Russian Sentenced to 40 Months in Prison for Selling 300,000 Stolen Credentials

Russian Citizen Sentenced to 40 Months in U.S. Prison for Selling 300,000 Stolen Credentials

Georgy Kavzharadze, a 27-year-old Russian national, has been sentenced in the United States to 40 months (3.3 years) in prison for selling credentials for more than 300,000 accounts on the hacker marketplace Slilpp, which was shut down in June 2021. According to the U.S. Department of Justice, Kavzharadze (known online as TeRorPP, Torqovec, and PlutuSS) sold a massive amount of stolen financial information and personal data on Slilpp.

Court documents reveal that between July 2016 and May 2021, Kavzharadze listed over 626,100 stolen credentials for sale. The credentials purchased by Slilpp users were later used for fraud and attempted transactions totaling about $1.2 million, as buyers used the data to steal money from victims’ accounts.

Interestingly, the original indictment mentioned credentials from five different banks and fraudulent transactions exceeding $5 million. This amount was later reduced to $1.2 million, which Kavzharadze has now been ordered to pay as restitution.

“On May 27, 2021, Kavzharadze’s Slilpp account listed 240,495 credentials for sale, which buyers could use to steal funds from victims’ payment and bank accounts,” the U.S. Department of Justice stated. “The credentials included access data for bank accounts in New York, California, Nevada, and Georgia. Kavzharadze accepted only Bitcoin as payment for the credentials.”

According to published documents, FBI investigators linked Kavzharadze to the withdrawal of over $200,000 from a Bitcoin account (about $450,000 at current rates) associated with Slilpp, which received payments for stolen logins, personal, and financial data.
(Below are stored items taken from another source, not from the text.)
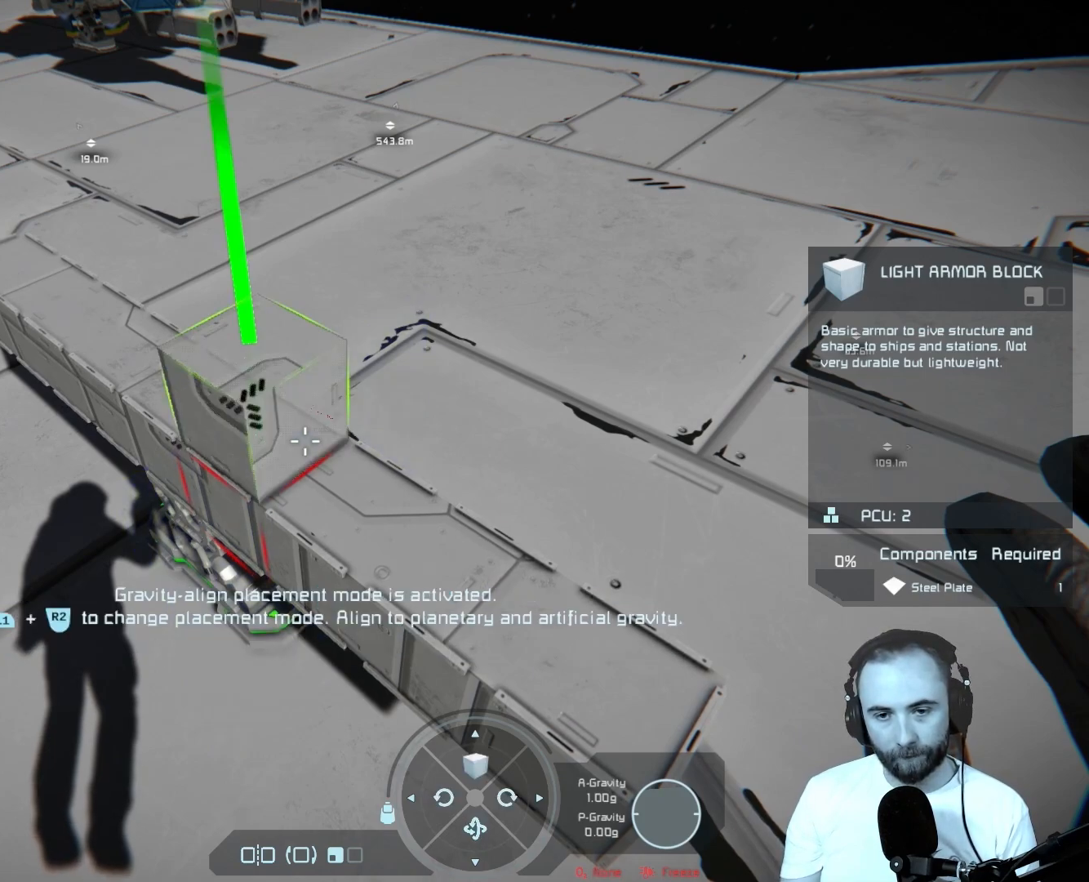
{"buttons": [], "left_stick": "center", "right_stick": "center", "events": []}
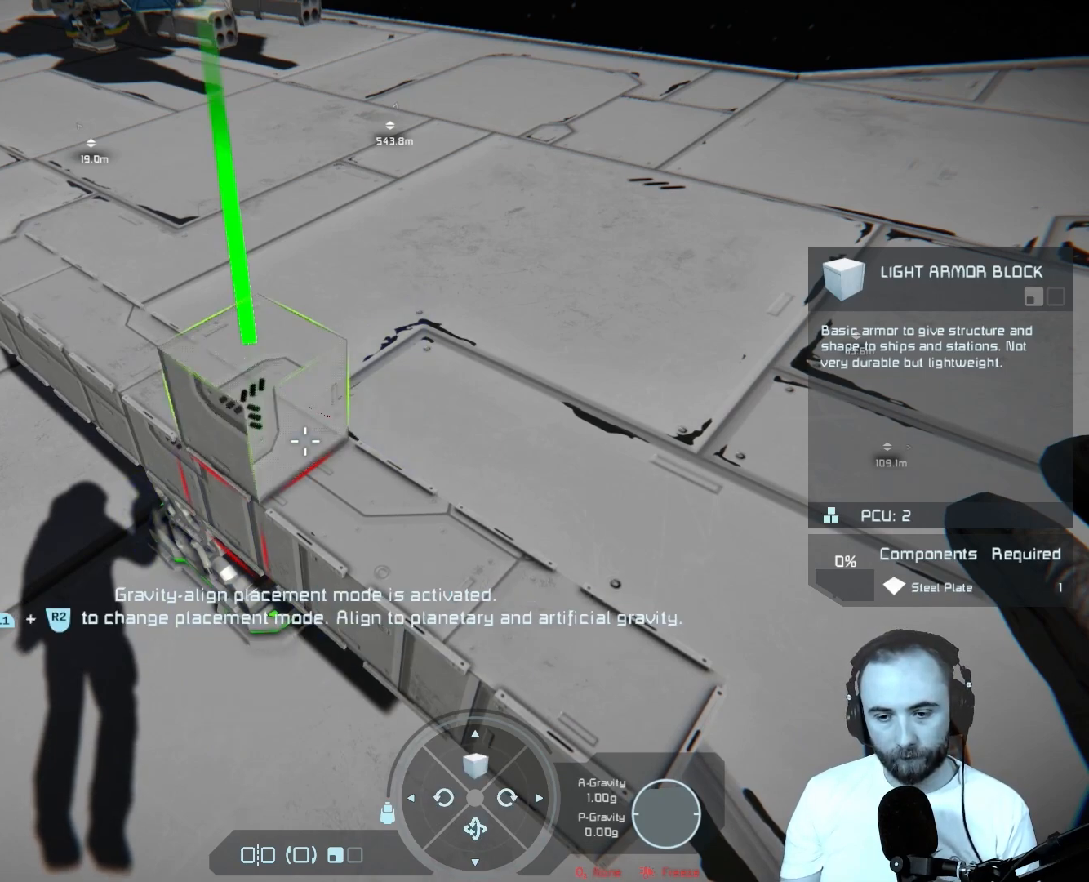
{"buttons": [], "left_stick": "center", "right_stick": "center", "events": []}
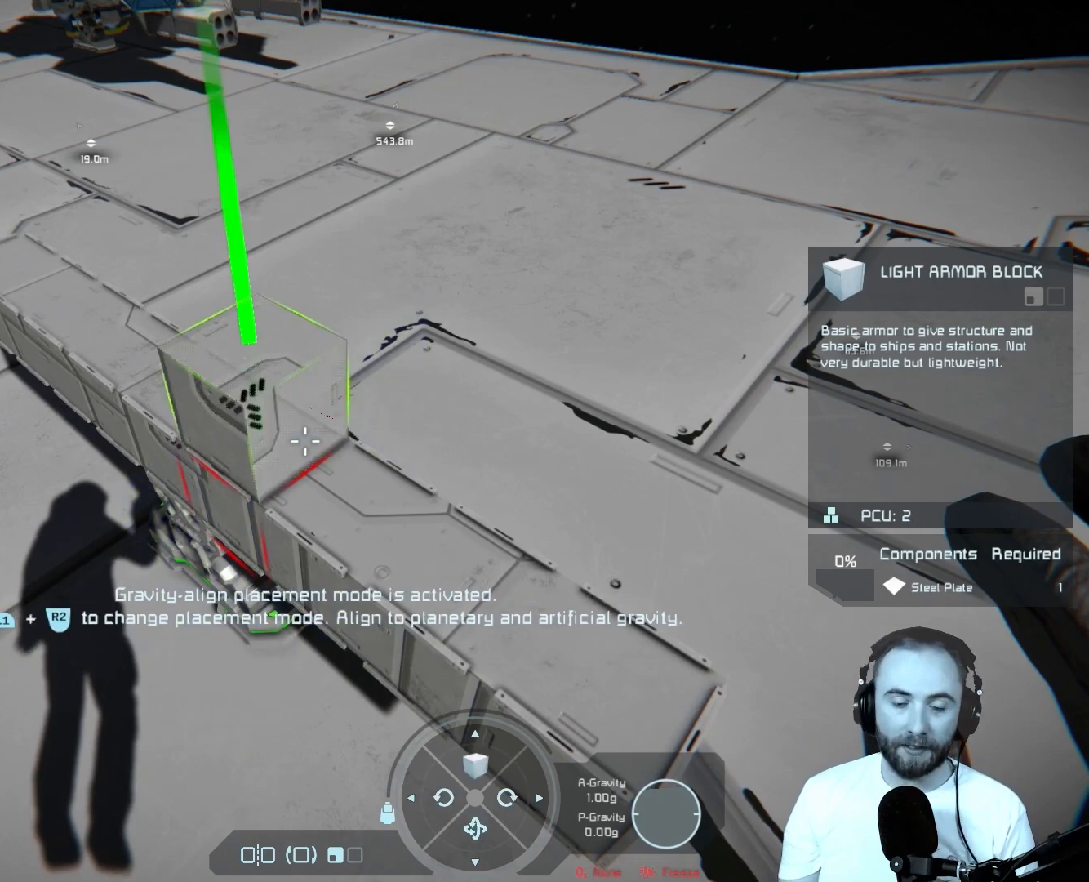
{"buttons": [], "left_stick": "center", "right_stick": "center", "events": []}
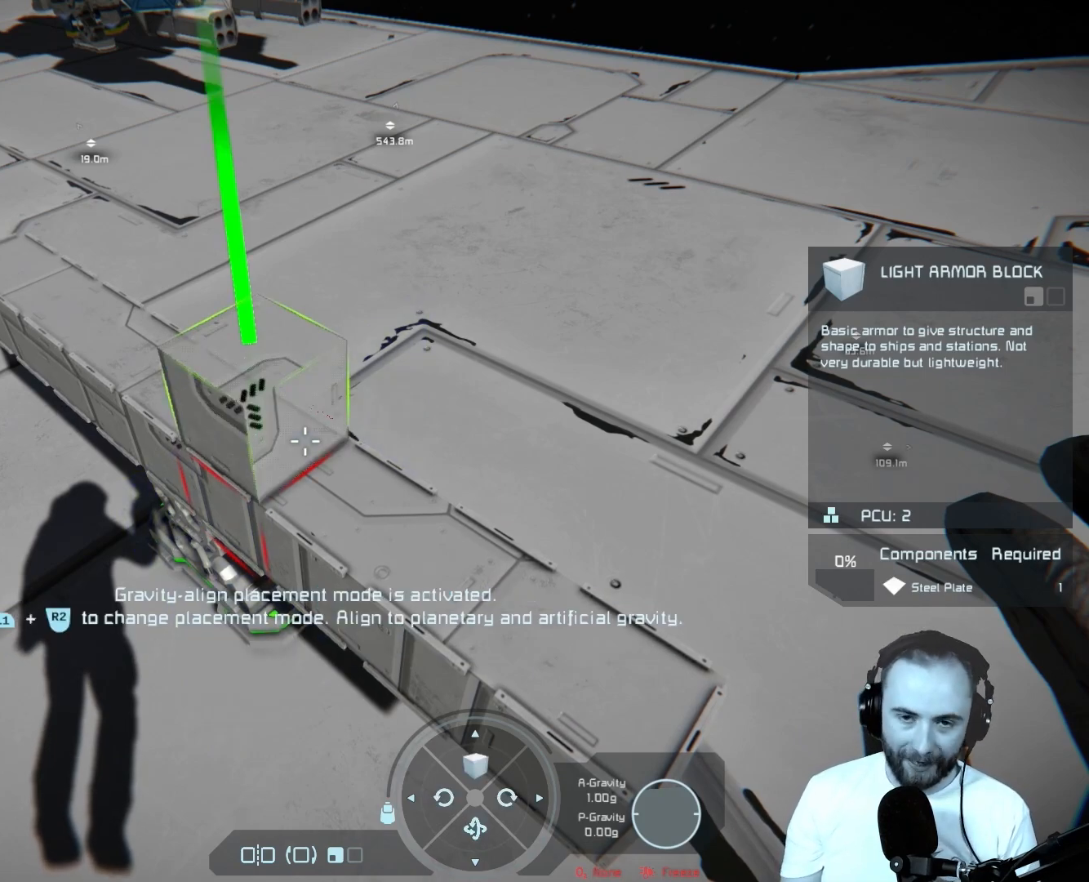
{"buttons": [], "left_stick": "center", "right_stick": "center", "events": []}
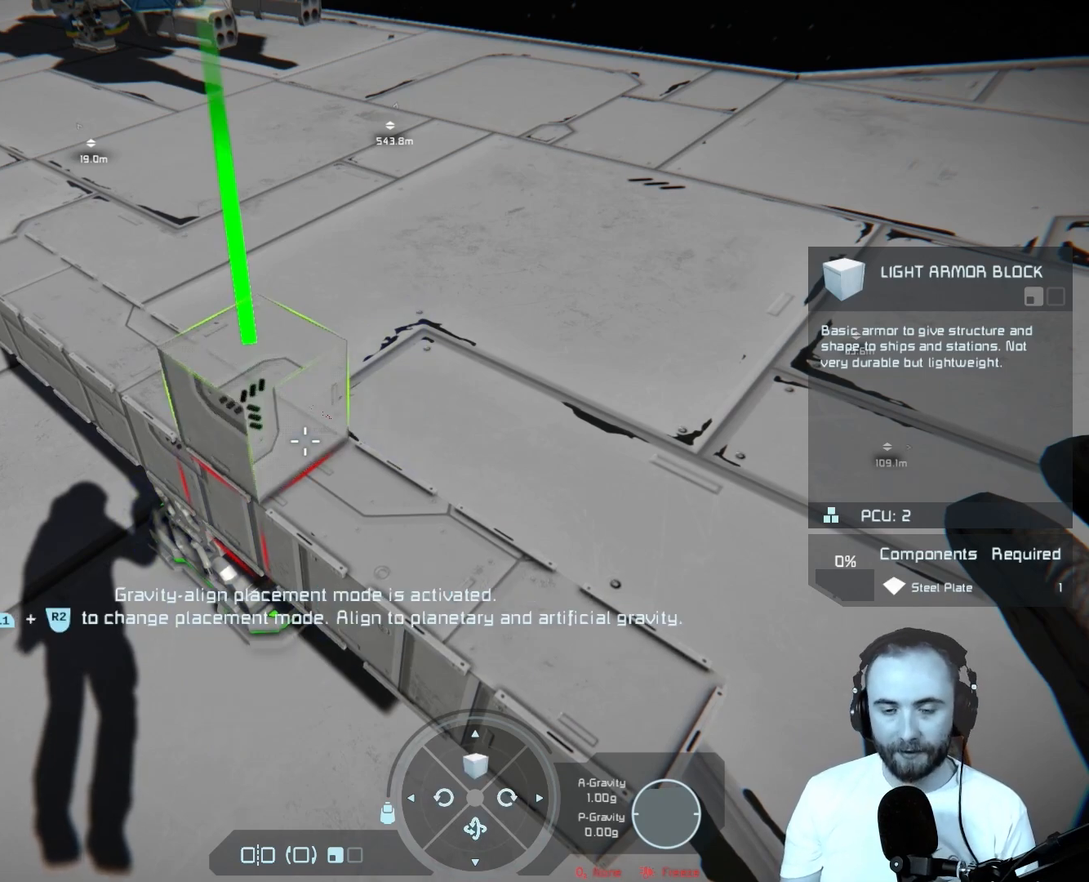
{"buttons": [], "left_stick": "center", "right_stick": "center", "events": [[150, "R3", "down"], [250, "R3", "up"]]}
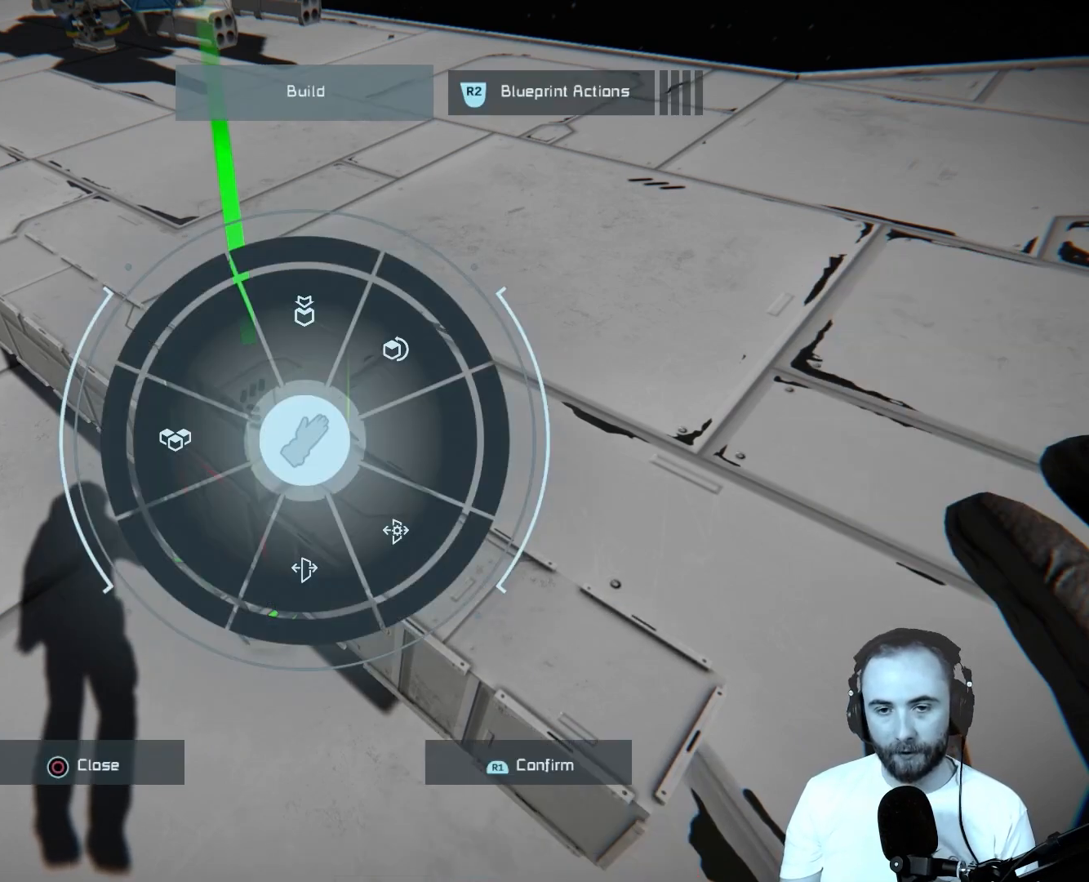
{"buttons": [], "left_stick": "center", "right_stick": "center", "events": []}
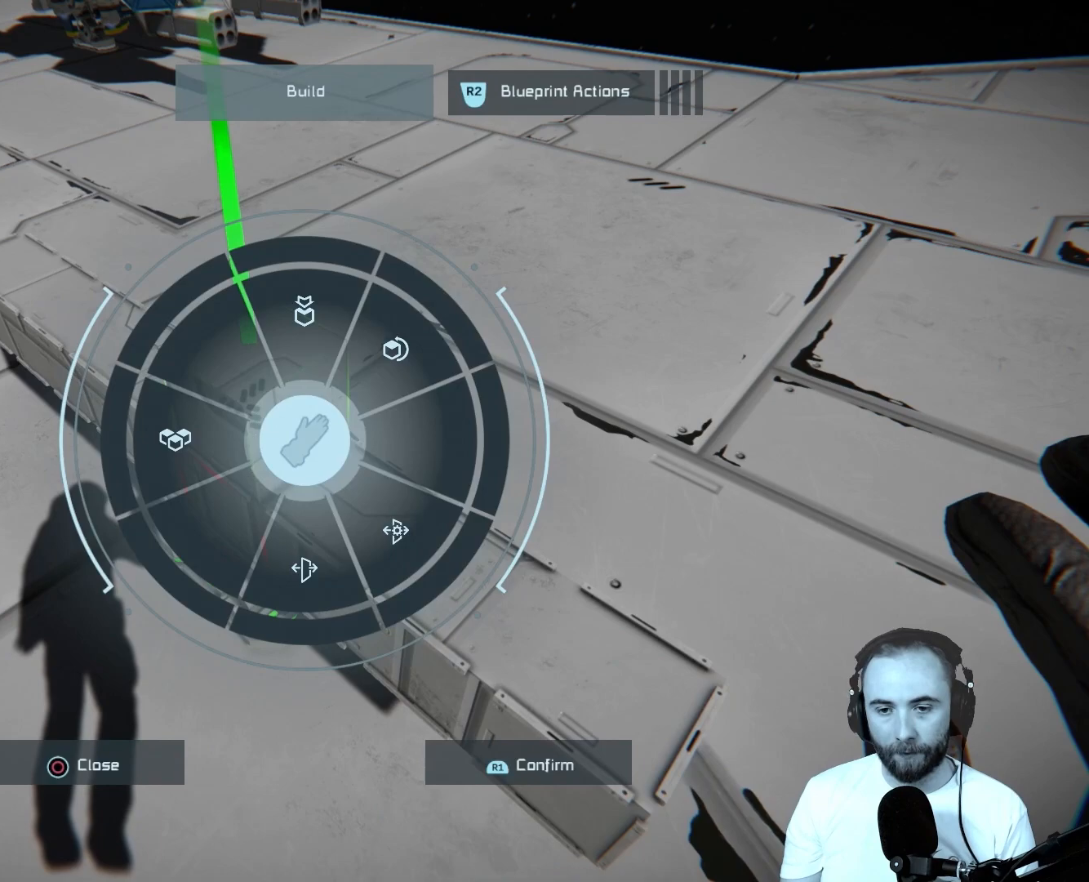
{"buttons": [], "left_stick": "center", "right_stick": "down-right", "events": [[100, "right_stick", "down-right"]]}
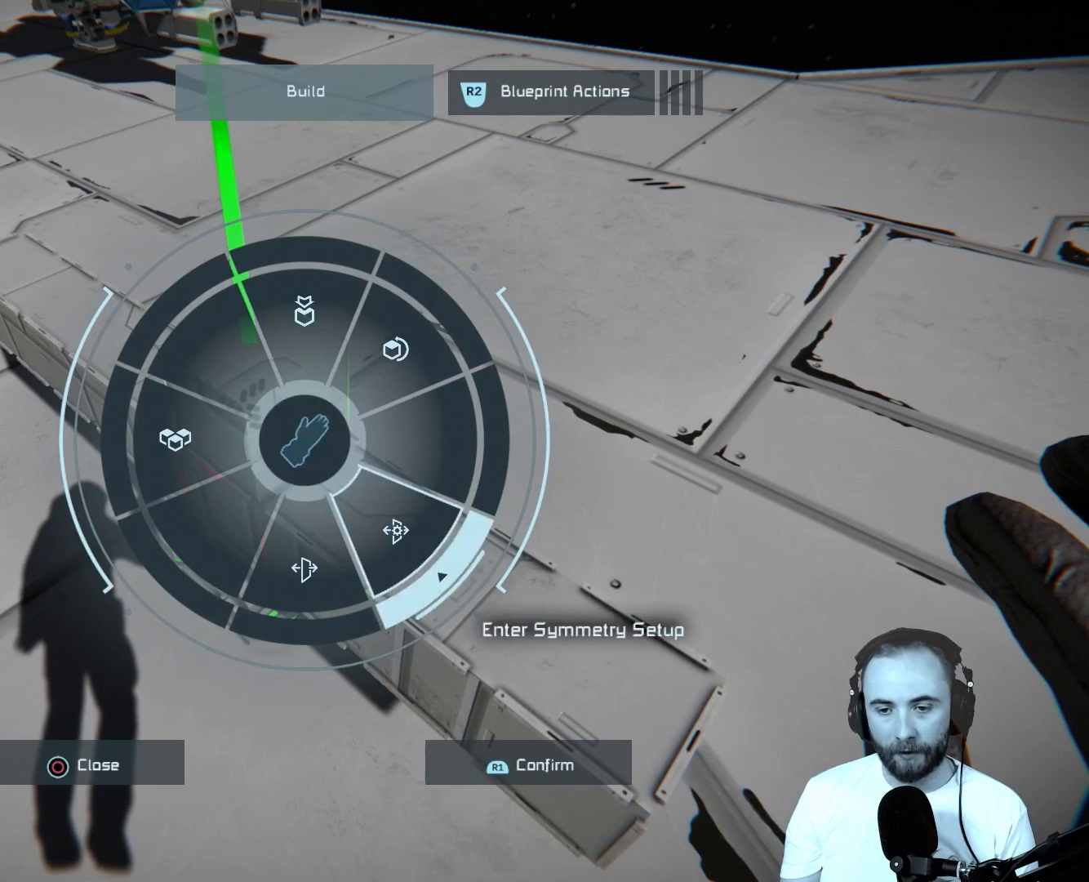
{"buttons": [], "left_stick": "center", "right_stick": "down-right", "events": [[183, "R1", "down"], [333, "R1", "up"]]}
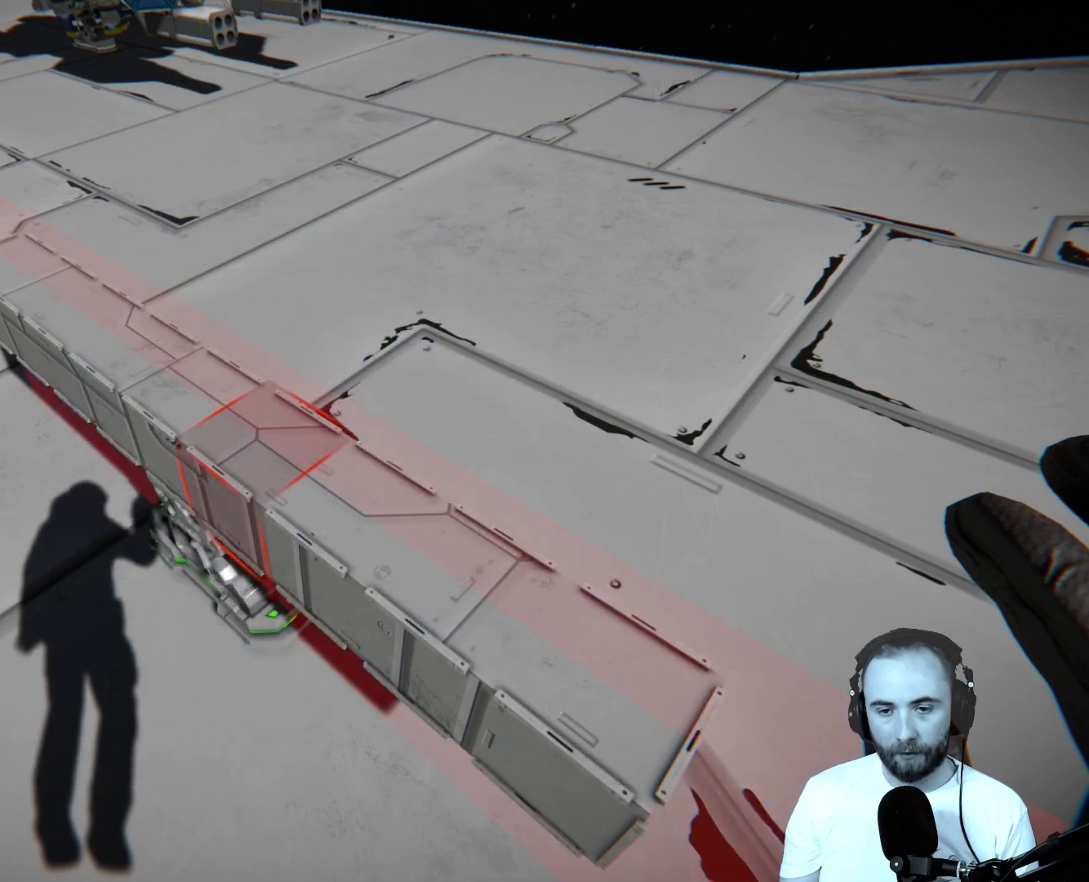
{"buttons": [], "left_stick": "center", "right_stick": "center", "events": [[267, "right_stick", "center"]]}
In August 2021, the U.S. Department of Justice charged Kavzharadze with conspiracy to commit bank and wire fraud, bank fraud, access device fraud, and aggravated identity theft. He was eventually extradited to the United States (the country of extradition was not specified), where he appeared in court in May 2022. Nearly two years later, on February 16, 2024, Kavzharadze pleaded guilty to trading on Slilpp and conspiring to commit bank and wire fraud.

About the Slilpp Marketplace

From 2012 to 2021, the Slilpp marketplace operated on several domains, both on the dark web and the public internet. Anyone could register an account on the site and start trading hacked and stolen accounts. Over its nine-year history, more than 80 million credentials belonging to over 1,400 companies were sold on Slilpp. The site featured accounts from PayPal, Wells Fargo, SunTrust, Amazon, Verizon Wireless, Xfinity, Walmart, and various bank cards. After its closure, law enforcement called Slilpp “the largest marketplace for hacked accounts ever to exist in the criminal underground.”